Here’s a scenario I’m sure you’re familiar with: You’re about to board a flight when the gate attendant hands you a pink tag, saying they’re going to have to check your carry on. Despite your protests, the flight has no more overhead bin space (and, let’s be honest, that overstuffed roller wasn’t going to fit anyway). You wave goodbye to your suitcase, hoping its contents will emerge unscathed at your destination. Once you find your seat, the panic sets in—you realize you’ve left your [insert expensive electronic device here] in the bag. You then spend the rest of the flight praying you won’t unpack it to find a damaged camera or laptop.
In my years as a professional videographer, I’ve learned how to best keep my gear intact the hard way. Now, I pass those lessons onto you.
Keep the Essentials On You
First, always pack all of your electronics in your carry on. (This might seem obvious, but I’ve traveled with plenty of people who don’t.) Make sure they’re easily accessible, so if your bag gets gate-checked at the last minute, you’re able to grab your most valuable items to take with you.
Sometimes if I’m heading out for a big shoot, I end up having to check some equipment. If I do, I always make sure to keep my most fragile and essential items on me (namely, my camera, main lens, and batteries), even if that means jamming them into a backpack and stuffing them under the seat in front of me. That way, even if my luggage is lost, I still have the bare essentials needed to do my job. You should apply the same principals to your trip—for most people, this means keeping their laptop, tablet, and phone with them at all times.
Invest in Global Entry
If you see yourself traveling internationally at least once in the next five years, you should enroll in Global Entry. It costs $100, includes TSA Precheck for domestic travel (which costs $85 on its own), and allows you to leave your electronics in your bag at security. Not only does this save you time, but means there’s less potential to lose or damage something in screening.
Packing things properly takes time and effort, and most people end up just shoving things haphazardly into their bag. This is where an electronics organizer comes in handy. Peak Design makes some of my favorite travel accessories, including this Tech Pouch. It’s a bomber little bag that’ll help keep your small electronics and cords strategically stashed without much extra effort.
Charging cables are especially important to keep organized—they provide the life-blood of your electronics and have a tendency to tangle when let loose in your bag. Cords wear out quickly and fray easily, so keep them neatly coiled with gear ties and packed properly in a case.
Get the Goods
Choosing a sturdy case is essential to keeping your stuff safe. Here are the ones I recommend for some popular electronics.

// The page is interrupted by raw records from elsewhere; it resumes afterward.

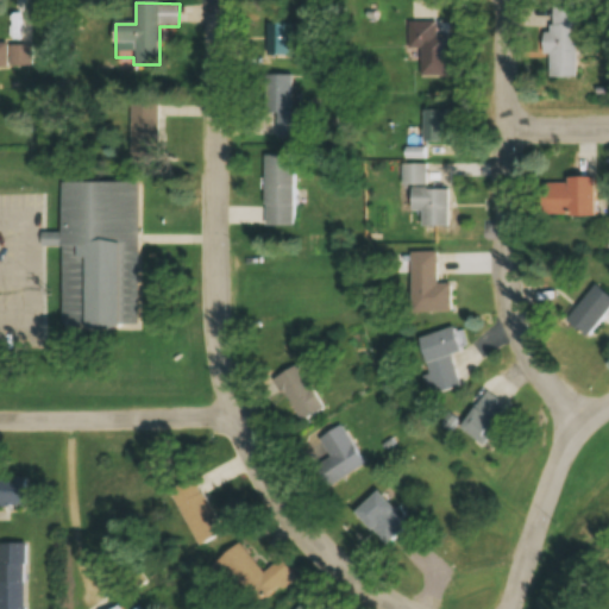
[(545,33),(545,79),(575,79),(577,6),(550,6),(550,33),(545,33)]
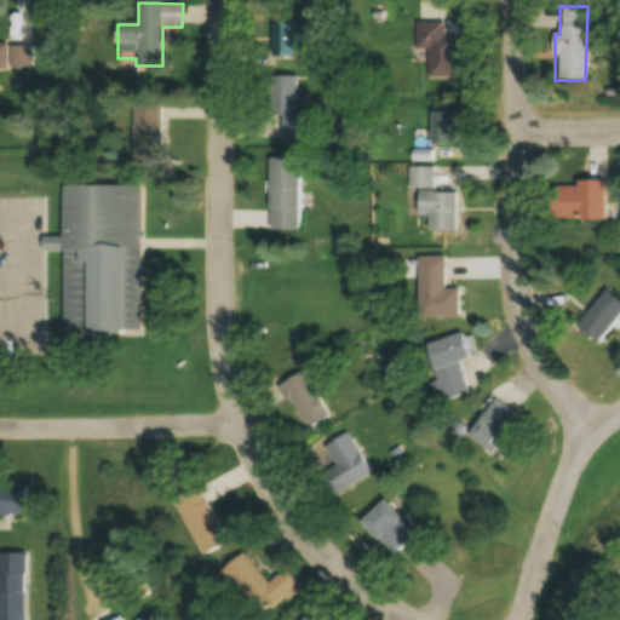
[(429,79),(457,79),(457,38),(445,38),(443,22),(415,22),(415,51),(429,50),(429,79)]
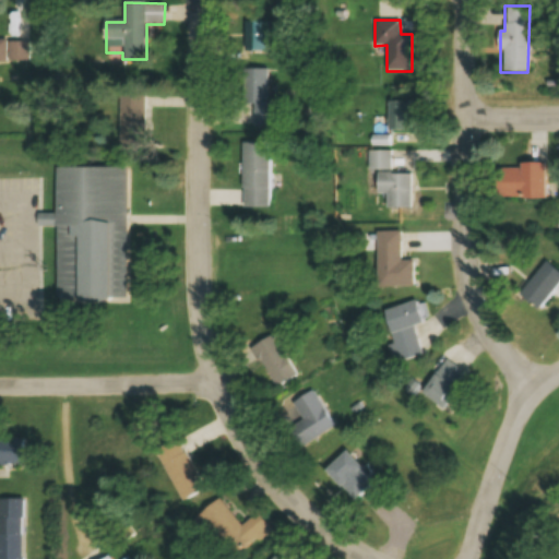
[(242,54),(266,54),(266,22),(244,21),(242,54)]
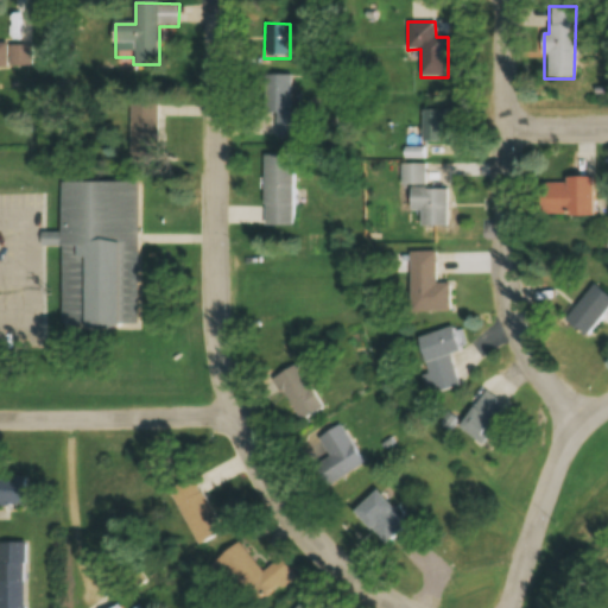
[(33,45),(0,44),(0,68),(32,69),(33,45)]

These are probably the most convenient way to carry your electronics, and having the right one is crucial for both organization and protection. PacSafe’s Vibe 25L Econyl Backpack has a padded, 13-inch laptop sleeve that doubles as a holder for a hydration bladder, plus awesome safety features to protect against thieves, including an RFID blocking pocket, lockable zippers, and a hidden lock that attaches to a fixed object (like a park bench or dresser in your hotel room). The stainless steel wire mesh woven into the fabric protects the bag from gashes, but, even with all that metal, it remains lightweight and easy to carry.
Phone and Tablet Cases
Although most of today’s higher end smartphones come with some degree of waterproofing built-in, you probably want a case that will protect it from impact. OtterBox’s Defender series is my favorite. They’re a bit bulky, but the polycarbonate shell and rubber slipcover have proven more durable than any other I’ve tried.
Peak Design’s Camera Cubes are easily packable despite the substantial padding, and the small version has enough room for a body and a few lenses. The bag is also weatherproof thanks to a nylon exterior, so you don’t have to worry about your kit getting soaked.
If, like me, you have no choice but to check your electronics, opt for a hard case. I use the Pelican 1535 Air Case because it rolls, is small enough to fit in an overhead bin, and gives me utter confidence that my gear will arrive in one piece. The Trekpak Case Divider Kit is a worthwhile add-on because it lets you easily customize the inside of the Pelican to snugly fit your equipment.
If you use one for work or to store travel photos, a separate, dedicated case is worth it. Drives contain tiny moving parts that are highly susceptible to damage from drops or being jostled around while loose in your pack. Investing one like the LaCie Rugged Mini, which can withstand falls from four feet high and is resistant to shock, rain, and pressure. I’ve been beating up my LaCie drives for years and haven’t lost a single megabyte of data.